*** Block opens ***

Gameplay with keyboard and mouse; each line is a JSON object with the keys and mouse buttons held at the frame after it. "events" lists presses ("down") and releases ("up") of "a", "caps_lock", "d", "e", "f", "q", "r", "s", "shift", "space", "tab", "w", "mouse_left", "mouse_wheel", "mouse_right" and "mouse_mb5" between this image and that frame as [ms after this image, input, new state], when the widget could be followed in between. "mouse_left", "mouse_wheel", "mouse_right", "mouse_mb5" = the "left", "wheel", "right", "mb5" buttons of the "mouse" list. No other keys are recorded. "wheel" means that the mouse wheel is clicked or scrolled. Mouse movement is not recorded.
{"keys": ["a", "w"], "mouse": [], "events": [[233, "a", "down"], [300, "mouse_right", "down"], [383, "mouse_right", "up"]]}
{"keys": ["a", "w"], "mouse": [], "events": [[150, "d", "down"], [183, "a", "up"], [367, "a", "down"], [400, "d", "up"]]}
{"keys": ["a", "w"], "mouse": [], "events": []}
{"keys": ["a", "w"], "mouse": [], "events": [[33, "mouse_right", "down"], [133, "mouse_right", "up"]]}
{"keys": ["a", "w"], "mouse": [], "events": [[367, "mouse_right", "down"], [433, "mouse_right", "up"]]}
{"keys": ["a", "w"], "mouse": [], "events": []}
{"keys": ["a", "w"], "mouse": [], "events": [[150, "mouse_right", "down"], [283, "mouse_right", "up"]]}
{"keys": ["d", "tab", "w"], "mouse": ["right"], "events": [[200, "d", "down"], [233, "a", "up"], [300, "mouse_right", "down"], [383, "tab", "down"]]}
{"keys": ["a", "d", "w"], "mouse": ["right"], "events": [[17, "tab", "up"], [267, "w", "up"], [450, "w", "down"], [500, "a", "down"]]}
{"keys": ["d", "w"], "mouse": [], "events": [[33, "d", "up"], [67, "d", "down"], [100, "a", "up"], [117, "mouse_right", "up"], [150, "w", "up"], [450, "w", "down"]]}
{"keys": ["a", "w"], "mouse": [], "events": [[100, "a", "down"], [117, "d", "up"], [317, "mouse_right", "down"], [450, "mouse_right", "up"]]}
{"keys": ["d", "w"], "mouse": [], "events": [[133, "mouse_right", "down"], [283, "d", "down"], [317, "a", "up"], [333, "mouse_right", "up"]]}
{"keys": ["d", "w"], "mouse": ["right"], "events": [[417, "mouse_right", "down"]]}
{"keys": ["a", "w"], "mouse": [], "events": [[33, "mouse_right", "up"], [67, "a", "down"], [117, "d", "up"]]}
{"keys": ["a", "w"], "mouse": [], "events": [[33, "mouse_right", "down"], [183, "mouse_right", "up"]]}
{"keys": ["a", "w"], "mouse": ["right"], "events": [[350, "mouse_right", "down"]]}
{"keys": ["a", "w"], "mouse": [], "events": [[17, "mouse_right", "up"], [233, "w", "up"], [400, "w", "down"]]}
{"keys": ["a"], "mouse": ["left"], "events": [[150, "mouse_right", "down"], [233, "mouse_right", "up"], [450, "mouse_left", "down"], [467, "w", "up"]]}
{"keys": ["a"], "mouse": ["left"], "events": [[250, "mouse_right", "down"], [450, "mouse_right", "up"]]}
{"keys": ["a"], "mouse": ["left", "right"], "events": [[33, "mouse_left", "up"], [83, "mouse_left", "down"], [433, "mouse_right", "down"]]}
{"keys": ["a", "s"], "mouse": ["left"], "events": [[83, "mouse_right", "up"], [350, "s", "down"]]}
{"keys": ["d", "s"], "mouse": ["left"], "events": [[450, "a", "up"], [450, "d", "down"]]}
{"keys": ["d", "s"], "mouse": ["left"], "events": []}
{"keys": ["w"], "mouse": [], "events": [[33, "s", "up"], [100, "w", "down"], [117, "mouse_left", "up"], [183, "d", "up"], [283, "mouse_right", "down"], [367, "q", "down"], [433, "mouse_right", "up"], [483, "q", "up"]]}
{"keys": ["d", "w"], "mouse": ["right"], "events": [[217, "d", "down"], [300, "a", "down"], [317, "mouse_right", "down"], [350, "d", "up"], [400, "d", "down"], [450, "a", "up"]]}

*** Block closes ***

Prompt: Your task is to extract all of the records exactly.

Reply:
Gameplay with keyboard and mouse; each line is a JSON object with the keys and mouse buttons held at the frame after it. "events" lists presses ("down") and releases ("up") of "a", "caps_lock", "d", "e", "f", "q", "r", "s", "shift", "space", "tab", "w", "mouse_left", "mouse_wheel", "mouse_right" and "mouse_mb5" between this image and that frame as [ms after this image, input, new state], when the widget could be followed in between. "mouse_left", "mouse_wheel", "mouse_right", "mouse_mb5" = the "left", "wheel", "right", "mb5" buttons of the "mouse" list. No other keys are recorded. "wheel" means that the mouse wheel is clicked or scrolled. Mouse movement is not recorded.
{"keys": ["a", "w"], "mouse": [], "events": [[233, "a", "down"], [300, "mouse_right", "down"], [383, "mouse_right", "up"]]}
{"keys": ["a", "w"], "mouse": [], "events": [[150, "d", "down"], [183, "a", "up"], [367, "a", "down"], [400, "d", "up"]]}
{"keys": ["a", "w"], "mouse": [], "events": []}
{"keys": ["a", "w"], "mouse": [], "events": [[33, "mouse_right", "down"], [133, "mouse_right", "up"]]}
{"keys": ["a", "w"], "mouse": [], "events": [[367, "mouse_right", "down"], [433, "mouse_right", "up"]]}
{"keys": ["a", "w"], "mouse": [], "events": []}
{"keys": ["a", "w"], "mouse": [], "events": [[150, "mouse_right", "down"], [283, "mouse_right", "up"]]}
{"keys": ["d", "tab", "w"], "mouse": ["right"], "events": [[200, "d", "down"], [233, "a", "up"], [300, "mouse_right", "down"], [383, "tab", "down"]]}
{"keys": ["a", "d", "w"], "mouse": ["right"], "events": [[17, "tab", "up"], [267, "w", "up"], [450, "w", "down"], [500, "a", "down"]]}
{"keys": ["d", "w"], "mouse": [], "events": [[33, "d", "up"], [67, "d", "down"], [100, "a", "up"], [117, "mouse_right", "up"], [150, "w", "up"], [450, "w", "down"]]}
{"keys": ["a", "w"], "mouse": [], "events": [[100, "a", "down"], [117, "d", "up"], [317, "mouse_right", "down"], [450, "mouse_right", "up"]]}
{"keys": ["d", "w"], "mouse": [], "events": [[133, "mouse_right", "down"], [283, "d", "down"], [317, "a", "up"], [333, "mouse_right", "up"]]}
{"keys": ["d", "w"], "mouse": ["right"], "events": [[417, "mouse_right", "down"]]}
{"keys": ["a", "w"], "mouse": [], "events": [[33, "mouse_right", "up"], [67, "a", "down"], [117, "d", "up"]]}
{"keys": ["a", "w"], "mouse": [], "events": [[33, "mouse_right", "down"], [183, "mouse_right", "up"]]}
{"keys": ["a", "w"], "mouse": ["right"], "events": [[350, "mouse_right", "down"]]}
{"keys": ["a", "w"], "mouse": [], "events": [[17, "mouse_right", "up"], [233, "w", "up"], [400, "w", "down"]]}
{"keys": ["a"], "mouse": ["left"], "events": [[150, "mouse_right", "down"], [233, "mouse_right", "up"], [450, "mouse_left", "down"], [467, "w", "up"]]}
{"keys": ["a"], "mouse": ["left"], "events": [[250, "mouse_right", "down"], [450, "mouse_right", "up"]]}
{"keys": ["a"], "mouse": ["left", "right"], "events": [[33, "mouse_left", "up"], [83, "mouse_left", "down"], [433, "mouse_right", "down"]]}
{"keys": ["a", "s"], "mouse": ["left"], "events": [[83, "mouse_right", "up"], [350, "s", "down"]]}
{"keys": ["d", "s"], "mouse": ["left"], "events": [[450, "a", "up"], [450, "d", "down"]]}
{"keys": ["d", "s"], "mouse": ["left"], "events": []}
{"keys": ["w"], "mouse": [], "events": [[33, "s", "up"], [100, "w", "down"], [117, "mouse_left", "up"], [183, "d", "up"], [283, "mouse_right", "down"], [367, "q", "down"], [433, "mouse_right", "up"], [483, "q", "up"]]}
{"keys": ["d", "w"], "mouse": ["right"], "events": [[217, "d", "down"], [300, "a", "down"], [317, "mouse_right", "down"], [350, "d", "up"], [400, "d", "down"], [450, "a", "up"]]}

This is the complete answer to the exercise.